Levantando los ojos, Joram se ruborizó. No había tenido intención de hacerlo, no formaba parte de su plan. Había algo en aquel hombre con lo que no había contado, especialmente al tratarse de un catalista. Era alguien que comprendía.
Joram endureció el rostro, enojado; unió las negras cejas, amenazadoras. No, debía seguir con el plan. Aquel hombre era un instrumento, nada más.
—Si vamos a trabajar juntos, supongo que debo llamaros por vuestro nombre —dijo, malhumorado—. ¡
No
os llamaré «Padre»! —añadió con una mueca de desprecio.
—Yo no he dicho que vaya a trabajar contigo —replicó Saryon con voz firme—. Dime, si creas esta... esta arma, ¿qué harás con ella?
—Detener a Blachloch —contestó Joram con decisión—. Creedme, cata... Saryon, es sólo cuestión de tiempo el que él acabe conmigo. De hecho ya me lo ha dicho. En cuanto a vos... ¿Queréis formar parte de otro grupo de asalto?
—No —repuso Saryon en voz baja—. ¿Tomarás tú entonces el mando de la Cofradía?
—¿Yo? —Joram sacudió la cabeza con una triste carcajada—. ¿Estáis loco? ¿Por qué querría yo esa responsabilidad? No, le devolveré la jefatura de la Cofradía a Andon. Así él y estas gentes podrán volver a vivir en paz. En cuanto a mí, sólo quiero una cosa: regresar a Merilon y reclamar lo que es mío. Con esa arma —dijo torvamente—, puedo hacerlo.
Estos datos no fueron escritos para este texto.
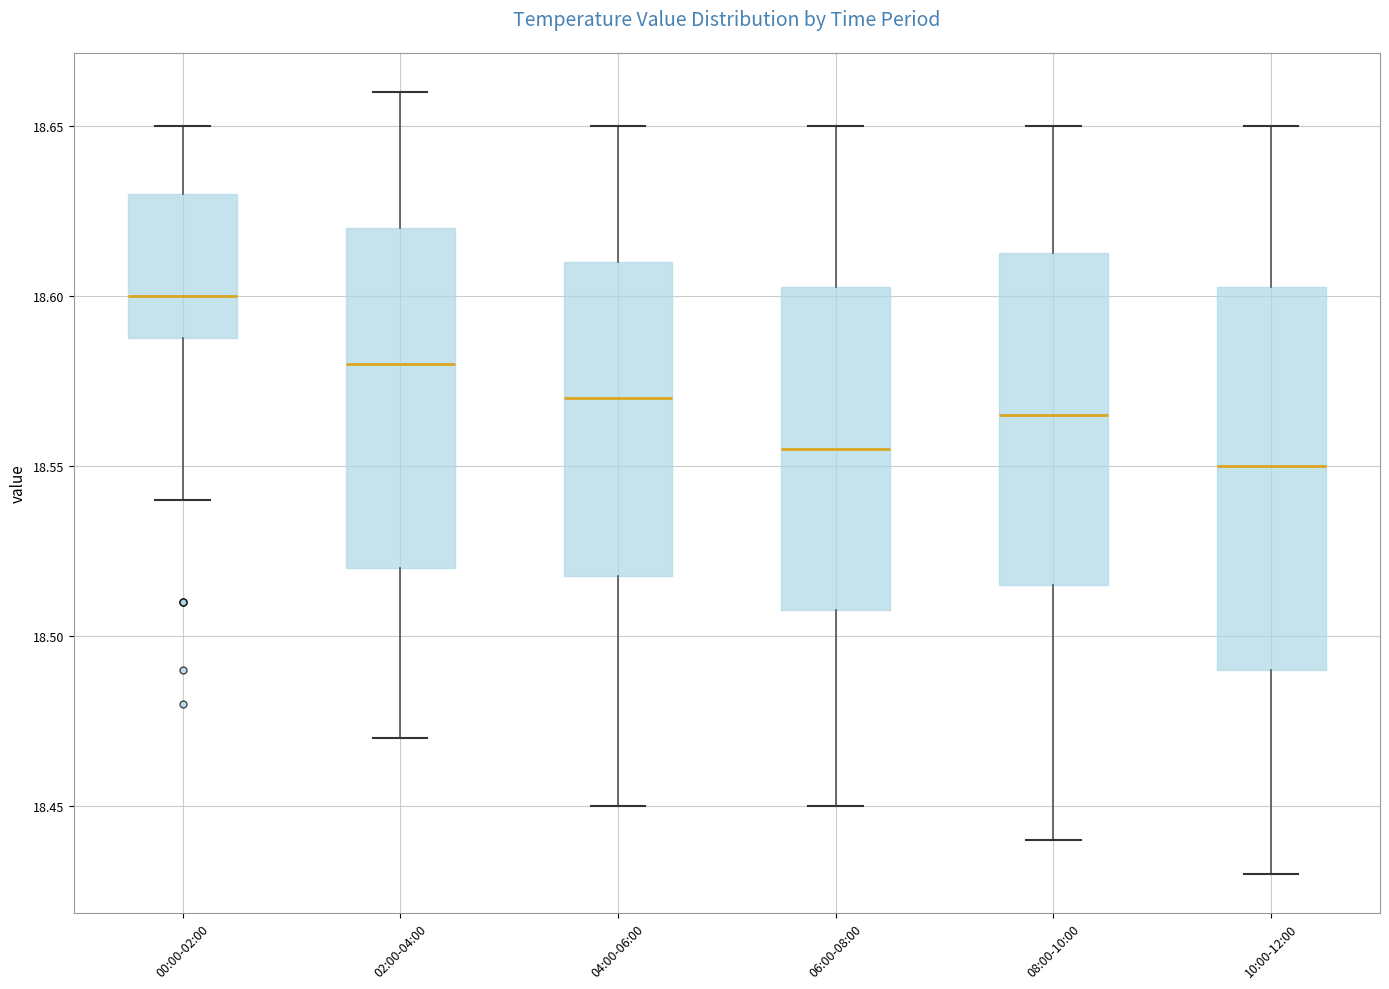

Comparing the boxes themselves (not the whiskers), which one is the tallest?

10:00-12:00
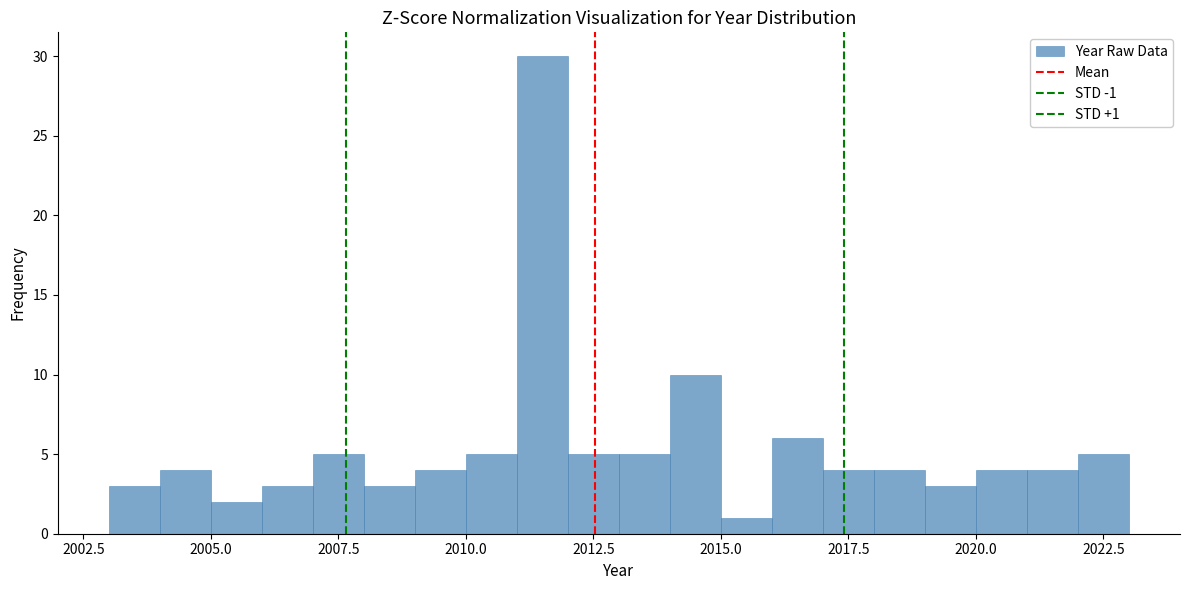

Around what value on the x-axis is the tallest bar? Give the approximate position of its centre, as read against the axis.

2011.5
—Olvidas una cosa —intervino Saryon—, me enviaron para llevarte de vuelta para... para someterte a juicio.
—Tenéis razón —repuso Joram tras una pausa—. Lo había olvidado. Muy bien —se encogió de hombros—, abrid un Corredor. Llamad a los
Duuk-tsarith
.
—No puedo abrir un Corredor sin la ayuda de alguien que utilice la magia —le contestó Saryon—. Si tú poseyeras Vida suficiente, podría utilizar la tuya…
—¿Ése era el plan?
—Sí —murmuró Saryon de forma casi inaudible.
—Es una lástima que no resultara, catalista —contestó Joram con descaro—. Por muy débil que vos seáis, yo lo soy aún más. Ahora, claro. Cuando tenga el arma, sin embargo... Bueno, vos haréis lo que tengáis que hacer cuando llegue el momento. A lo mejor vuestro Patriarca aceptaría a Blachloch en mi lugar. Pero... Saryon, ¿estáis vos conmigo ahora? ¿Ayudaréis a liberarnos a los dos, y a Andon y su gente? Sabéis perfectamente que mantendrán su juramento y conocéis lo que les hará Blachloch.
—Sí —dijo Saryon. Entrecruzando las manos, bajó la vista hacia ellas, dándose cuenta de que las uñas se le volvían azules—. Estoy perdiendo el tacto en los dedos —murmuró. Poniéndose en pie, se apartó de la mesa para aproximarse al débil fuego—. Me gustaría saber qué está haciendo Almin en estos momentos —dijo para sí, tendiendo las manos hacia el calor del fuego—. ¿Preparándose para asistir a los Rezos Vespertinos en El Manantial? ¿Disponiéndose a escuchar al Patriarca Vanya orando en busca de un consejo que probablemente no necesita? No me extraña que Almin se quede allí, a salvo y sin problemas, en el interior de El Manantial.